Craig SherborneWords is not so much an unreliable narrator as a completely self-regarding one. His self-deception lies in his belief that his major weakness is a streak of conscience and that his drinking and occasional womanising follow from his need to suppress this weakness. The irony in our awareness of his double-dealing and ludicrous vanity may be the source of the novel’s pleasure for some readers.
The novel could be read as an attack on our superficial news-hungry society, but Words is such an ordinary player, his machinations so petty, that he does seem merely a selfish individual rather than the inevitable product of the contemporary news media. There is a disturbing ambivalence in the choice of his voice to tell this story. Words may take pride in his knowledge of the English language, but he has no desire to use it with any complexity. The whole novel is written in the short punchy sentences of the internet blog. They provide a level of credibility for the voice, and may work for a website or newspaper column, but unvaried short sentences are hard to take for 280 pages.

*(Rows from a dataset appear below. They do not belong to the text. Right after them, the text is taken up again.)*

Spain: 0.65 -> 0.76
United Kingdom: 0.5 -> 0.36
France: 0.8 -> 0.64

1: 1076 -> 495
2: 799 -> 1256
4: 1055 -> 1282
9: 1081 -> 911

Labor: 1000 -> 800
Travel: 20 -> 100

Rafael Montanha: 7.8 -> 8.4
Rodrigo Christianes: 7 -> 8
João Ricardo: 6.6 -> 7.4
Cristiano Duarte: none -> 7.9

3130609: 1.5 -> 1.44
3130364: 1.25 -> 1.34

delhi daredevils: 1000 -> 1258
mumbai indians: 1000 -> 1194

On one level, this novel is a demonstration of Sherborne’s virtuosity as a writer. It is difficult to imagine a novel more different in tone from his last one, Tree Palace (2014), which observed the lives of a family of poorly educated itinerants in rural Victoria with extraordinary sympathy. Here, he submerges himself in a character who represents the most insensitive and ruthless aspects of sensational journalism with such credibility that it is difficult at times to keep reading.